===== Provided data
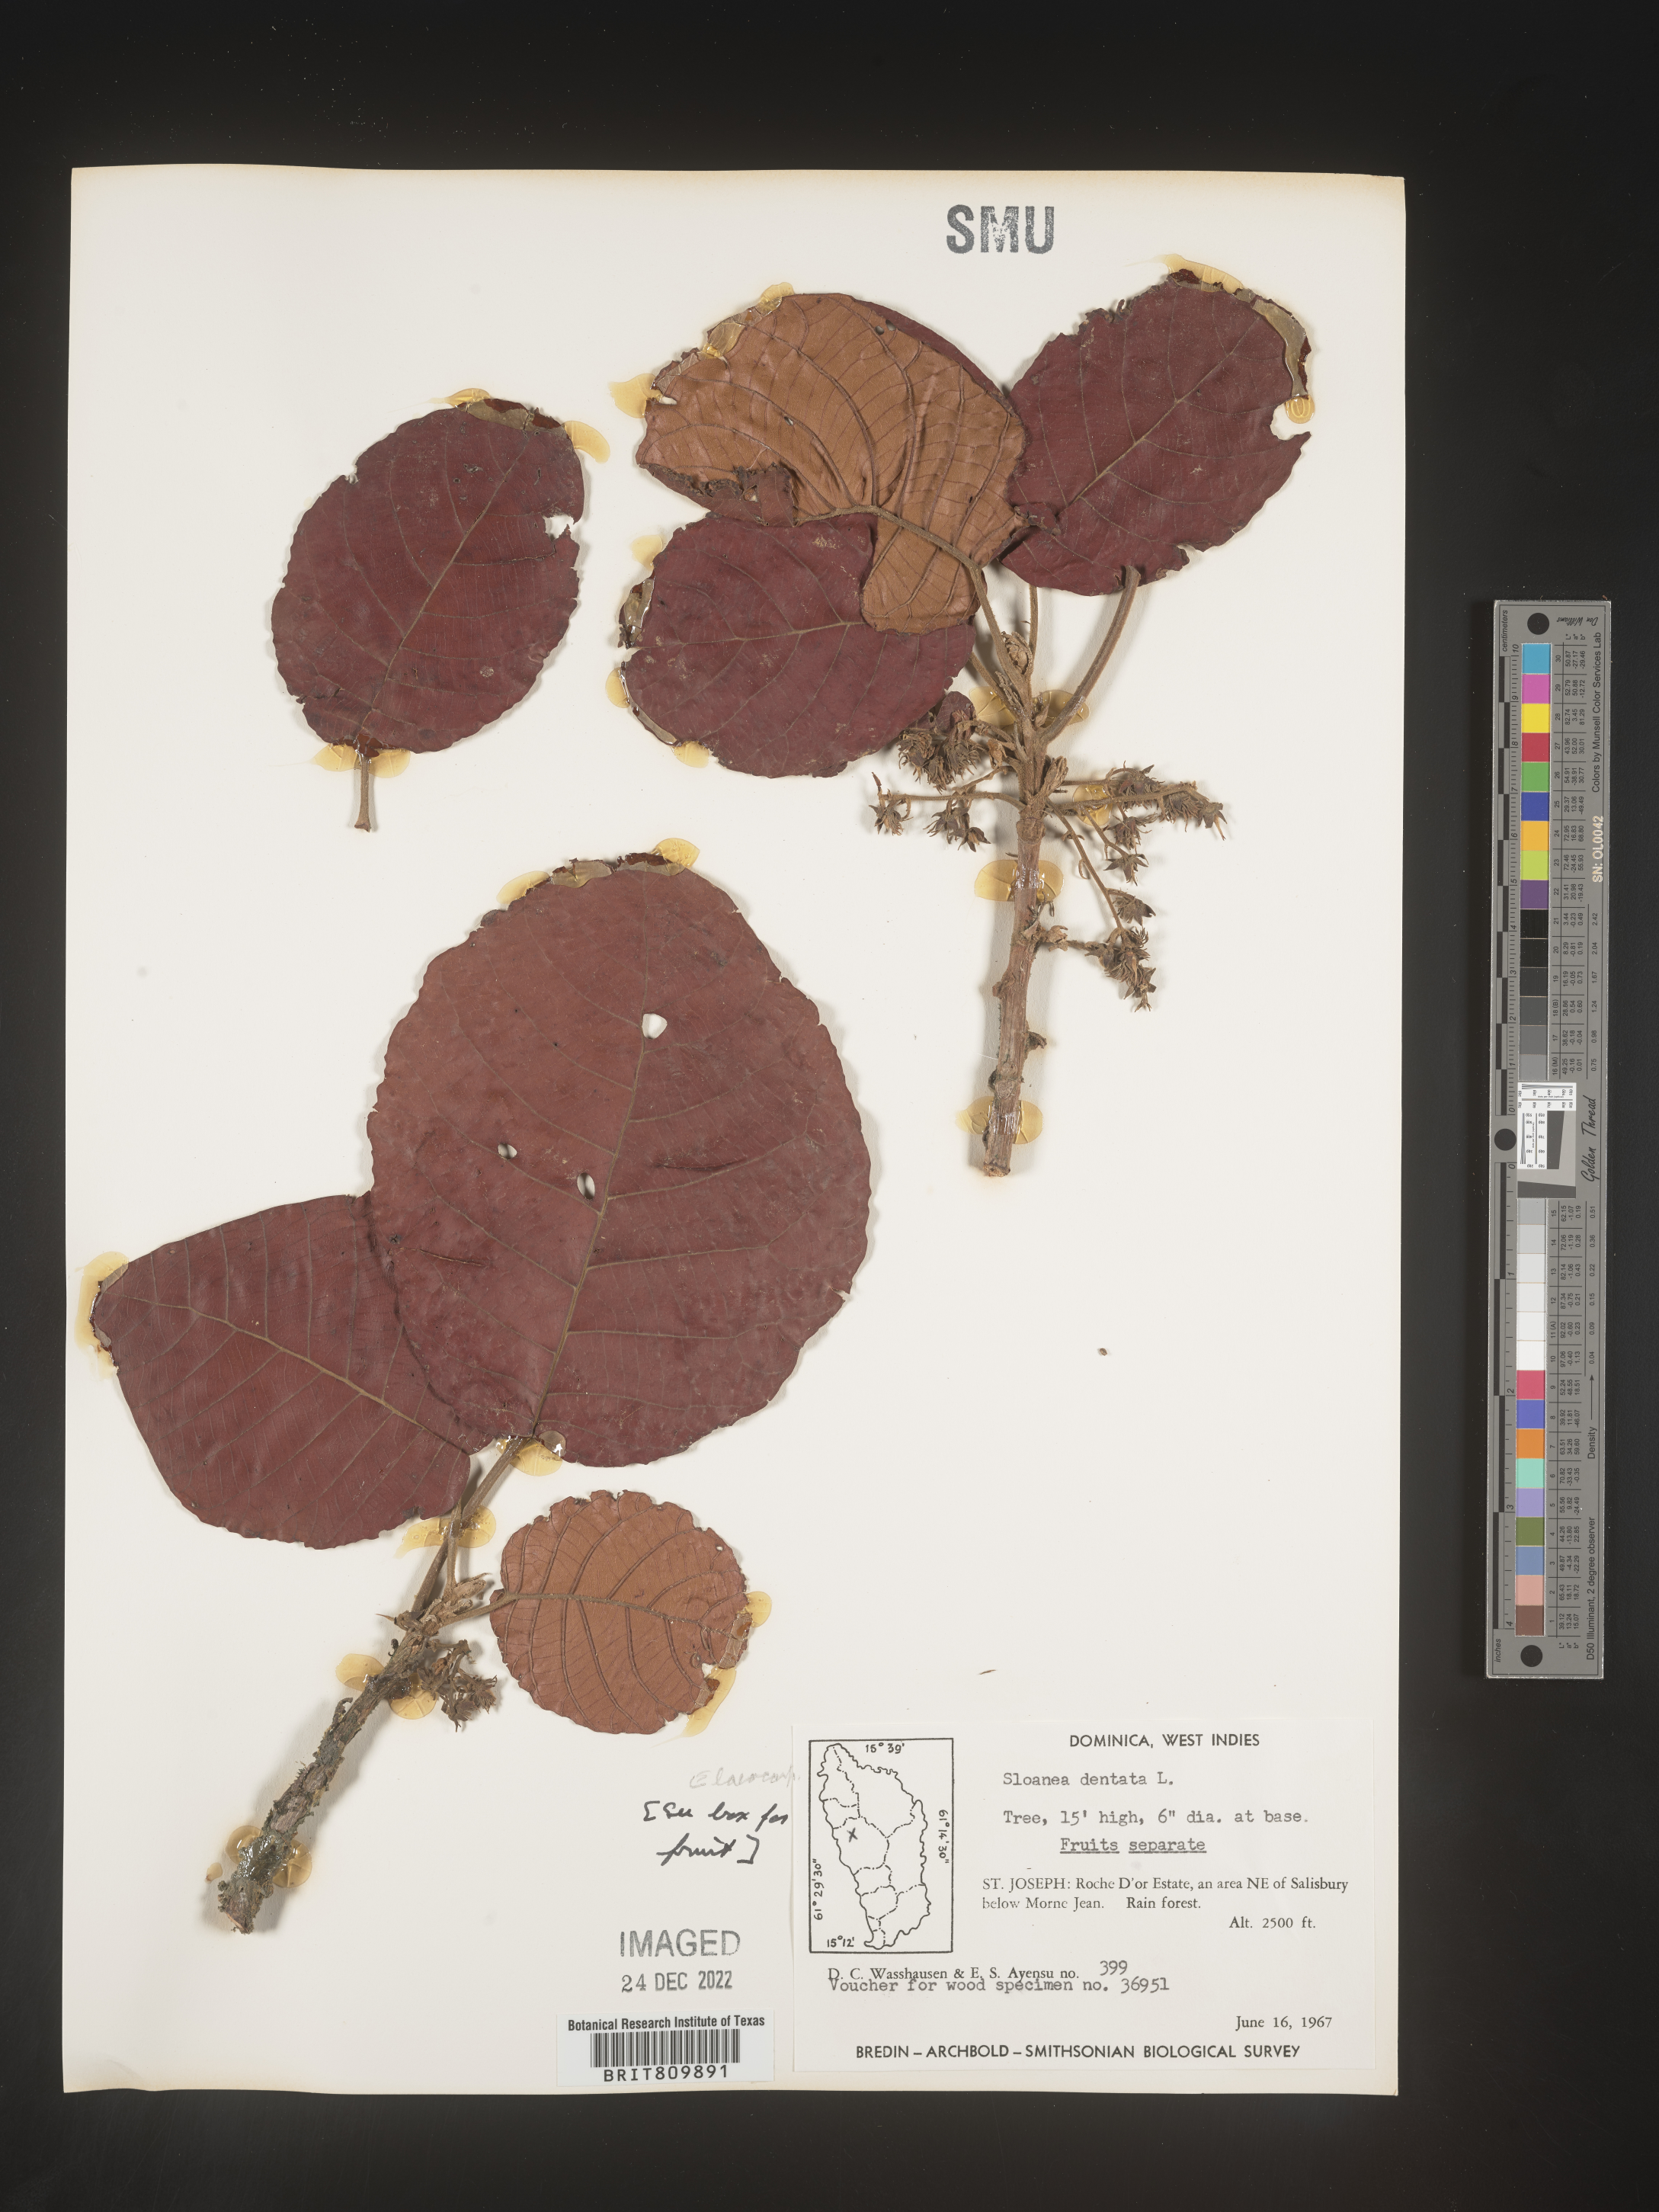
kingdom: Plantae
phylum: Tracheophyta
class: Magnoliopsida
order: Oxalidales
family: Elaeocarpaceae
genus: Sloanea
==========
===== Provided data
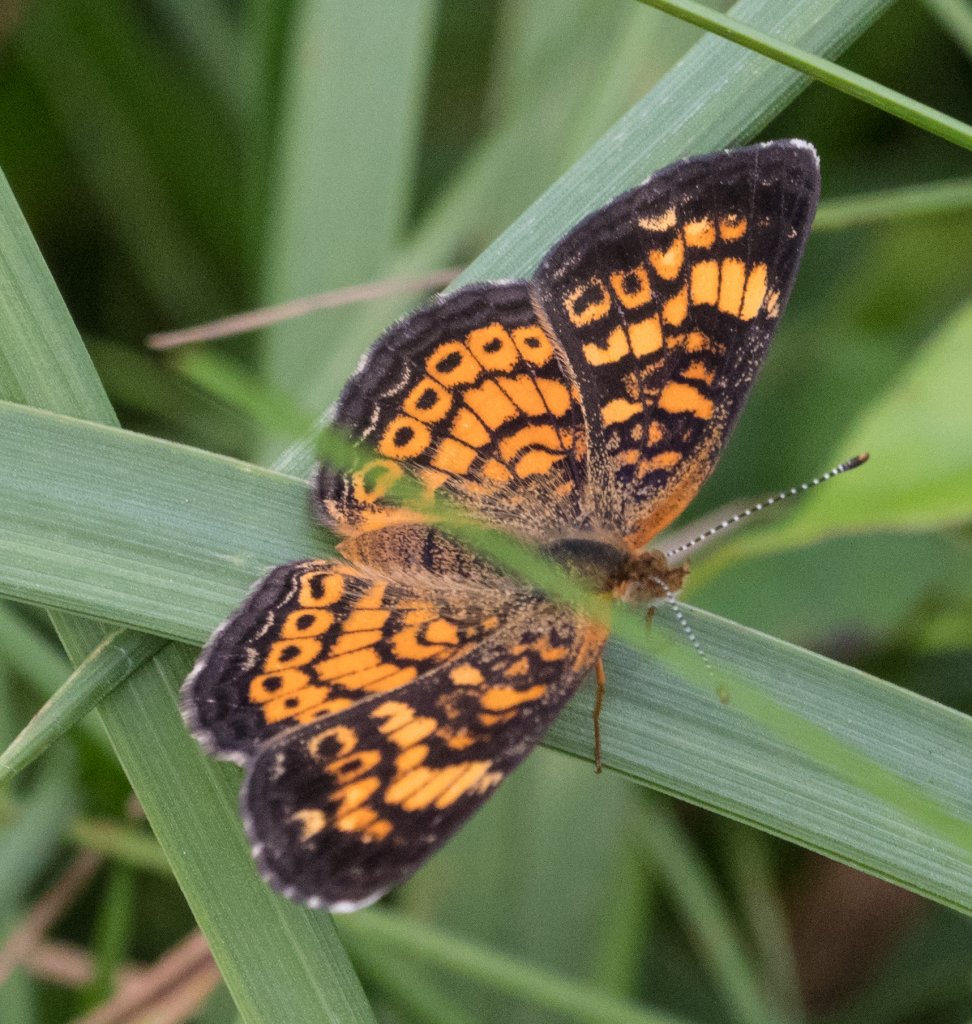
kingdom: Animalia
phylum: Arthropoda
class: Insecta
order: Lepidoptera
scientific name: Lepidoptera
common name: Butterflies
==========
[Brief] Starting with the line containing "kingdom: Animalia" and going on through the line containing "common name: Butterflies", write those lines again, changing "phylum" to "division" and leaving everything else as it is.

[Answer for the task]
kingdom: Animalia
division: Arthropoda
class: Insecta
order: Lepidoptera
scientific name: Lepidoptera
common name: Butterflies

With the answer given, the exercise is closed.